= Wesley Mission =

Australian church charity

Wesley Mission is a name used by three independent Uniting Church groups which are a part of the Uniting Missions Network of UnitingCare Australia. These predominantly grew out of inner city Central Methodist Missions of the Methodist Church of Australasia. Most of the Methodist City Missions of that era later joined to form Mission Australia.

==Overview==
Wesley Mission operates out of over 200 centres and employs over 2,000 staff with a budget of $160 million.

Methodists began doing welfare work in Sydney in 1812. This work became Sydney's Central Methodist Mission in 1884. In 1946 it opened a psychiatric care facility, now known as Wesley Hospital in Ashfield. It later opened another mental health hospital in Kogarah.

In 1963, while led by Reverend Dr Sir Alan Walker, it established Lifeline, now Australia's largest national phone support service and operating in 19 countries.

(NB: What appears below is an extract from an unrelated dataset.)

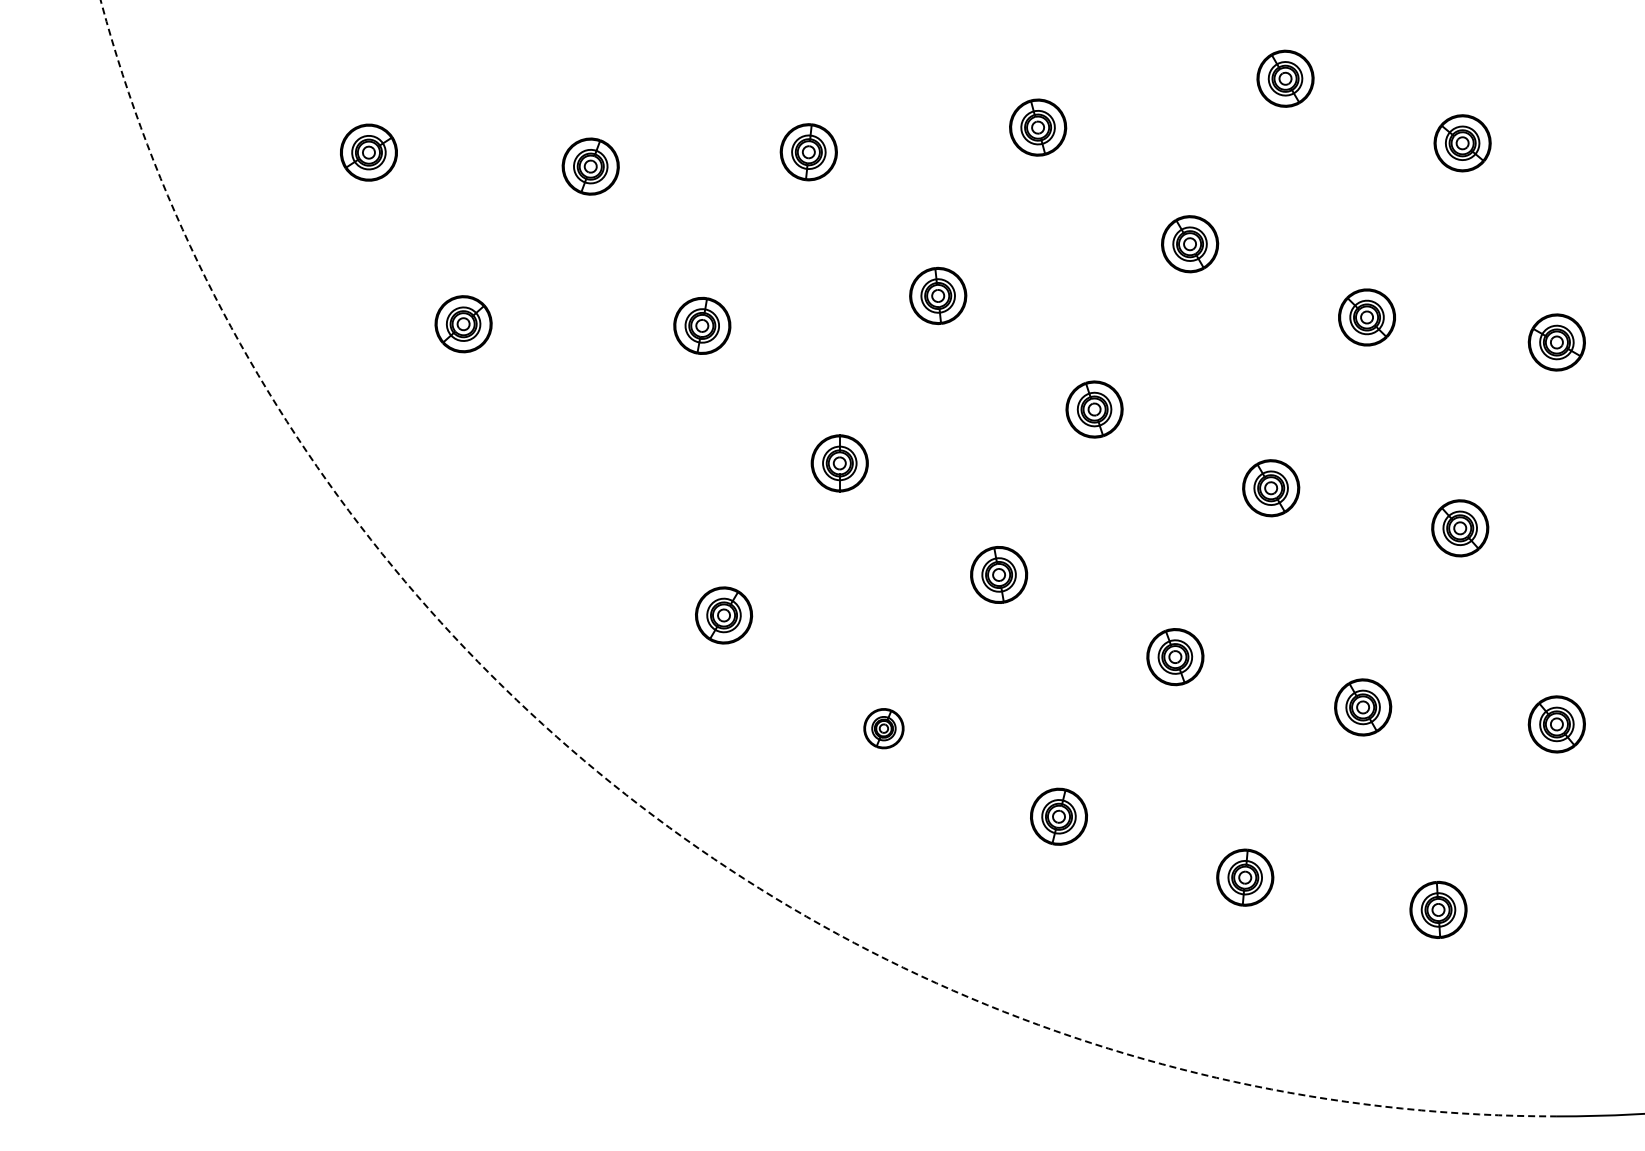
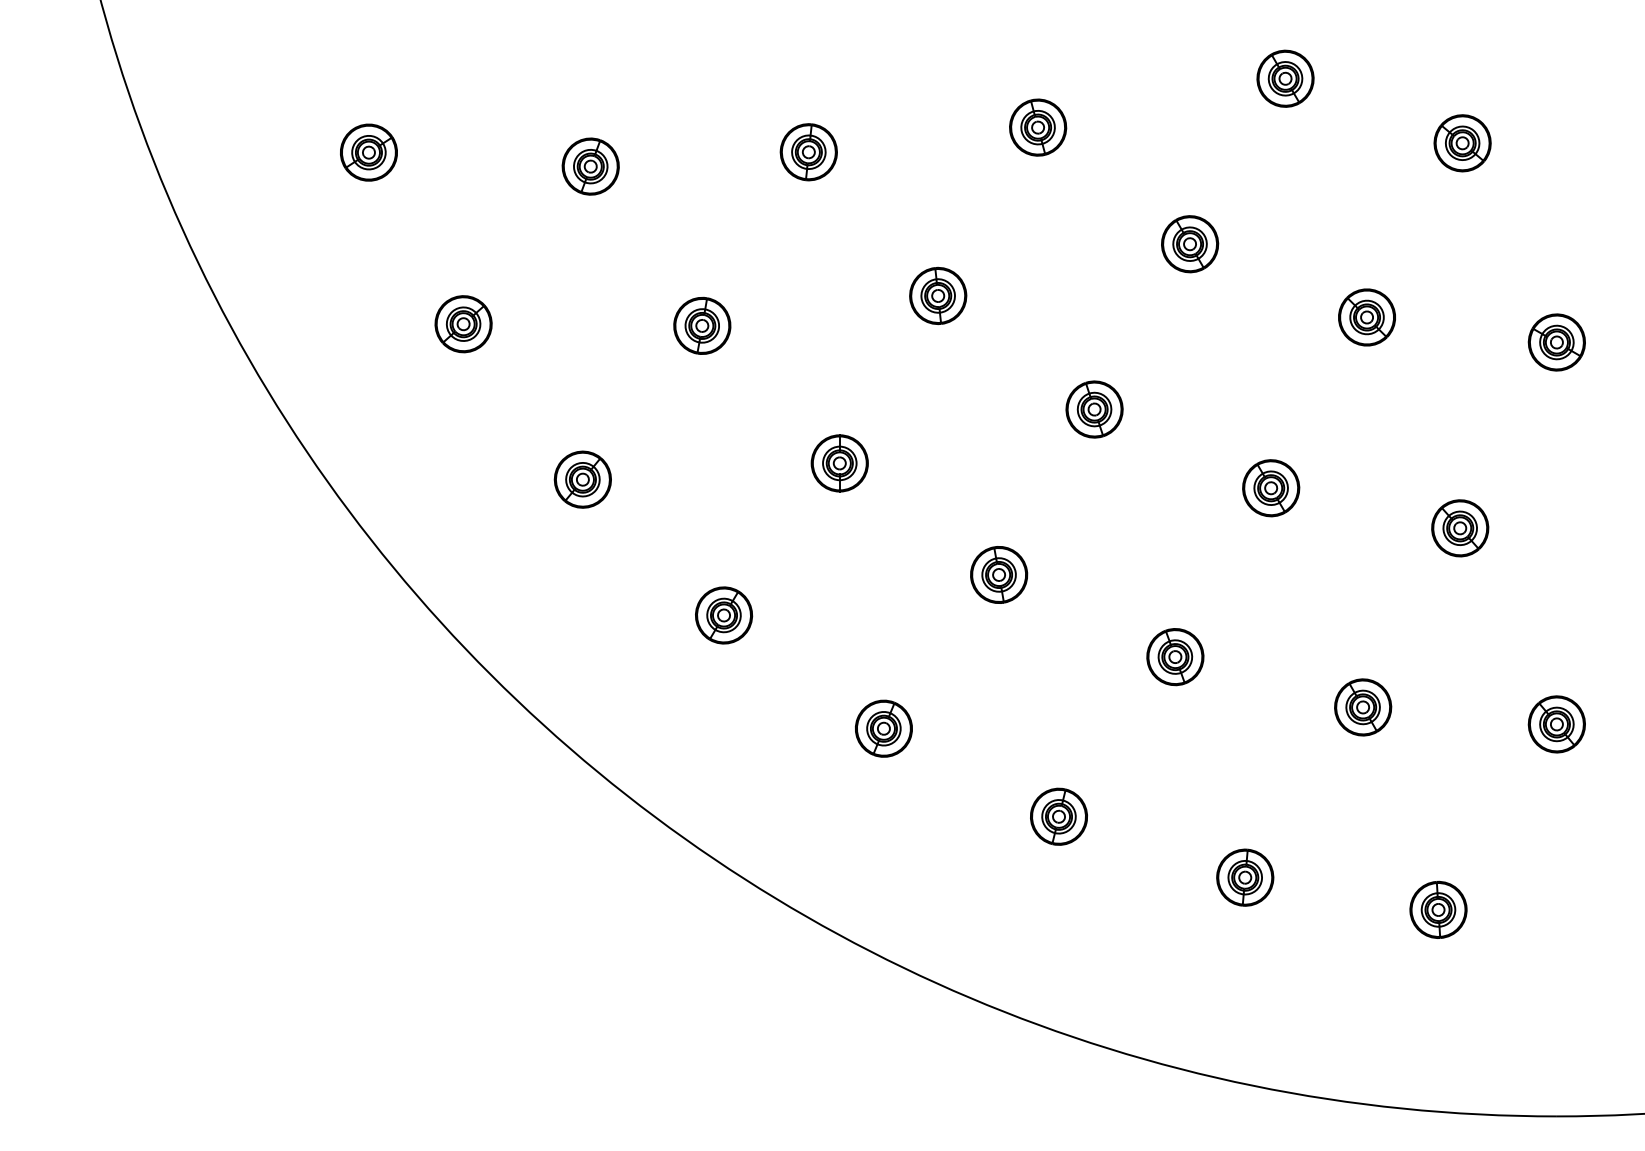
part at (582, 479): none -> present
part at (883, 728) size: 42x42 px -> 58x59 px
arc at (637, 803): dashed -> solid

In 1977, it became known as Wesley Central Mission when it became part of the Uniting Church at its founding. In 1978 Gordon Moyes became Superintendent, and it started producing the nationally broadcast TV show Turn Around Australia (now Wesley Impact! TV) on the Nine Network. In 1979, Edward Eagar Lodge opened, extending on earlier homeless housing work started in 1866. In 1989, it established the Wesley Institute, an educational organisation that is now known as Excelsia College (and left the organisation in 2013). In 1994, the organisation's name changed to Wesley Mission. In 1995 it established Wesley LifeForce, now Australia's largest provider of anti-suicide training.

Rev Dr. Keith Vincent Garner became Superintendent in 2006.

In 2021, the Mission called Stu Cameron, a Uniting Church minister who had grown several churches on the Gold Coast, to become the CEO and Superintendent.

===Wesley Mission Newcastle===
Newcastle City Mission was founded in 1940 by a group of Newcastle business people with the aim of assisting those in distress and poverty throughout Newcastle and the Hunter Valley. In 1999, Newcastle City Mission merged with Wesley Mission Sydney to become Wesley Mission Newcastle.

Wesley Mission Newcastle services the Newcastle and Hunter region. Services delivered from the Newcastle offices include gambling and financial counselling, youth services, a seniors living centre, vocational training, home and community care, emergency relief, a retail furniture store, family services and chaplaincy.

===Further reading===
- Blackmore, Rod (2015). "Wesley Organs"

==Wesley Mission Queensland==
Queensland's Methodists began in Brisbane in 1847, Albert Street, Brisbane, doing a variety of welfare work. This work grew into the Brisbane Central Methodist Mission, offering a broad range of services to Brisbane's poor. In 1936 Queensland's first aged care community, it opened the Garden Settlement (now Wheller Gardens), in Chermside. They changed their name to Wesley Mission Queensland in 2016.

By 2017, it was providing services for 100,000 people each year, including childcare for 1338 children and 13 aged care services and retirement living for more than 4000 older people, over 600 free meals pre provided each week from Emergency and Hardship service.

==Wesley Mission Victoria==
Wesley Mission Victoria (previously Wesley Mission Melbourne) provides a range of community services that help people improve their quality of life and increase their social and economic participation. It works across a range of service areas including aged care, children youth and family, crisis and homelessness, disability, and employment.

Wesley is the organisation behind some of Melbourne's best known and most valued community services, including the Lifeline Melbourne telephone counselling service and Wesley Do Care – a social support service helping older people stay socially active and participate in their community.

Wesley Mission Victoria was established as the Melbourne Central Methodist Mission in 1893, next to the Wesley Church in Lonsdale Street, Melbourne. At that time, the area was known as the 'back slums' of Melbourne and was notorious for opium dens, gambling houses and places of ill-repute.

Wesley's heritage is founded on the response of Wesleyan Methodists in Victoria to the severe economic depression and associated inner city poverty of the early 1890s.

Today the organisation employs over 800 staff and receives the support of over 1,600 volunteers who help to deliver more than 50 services across metropolitan Melbourne.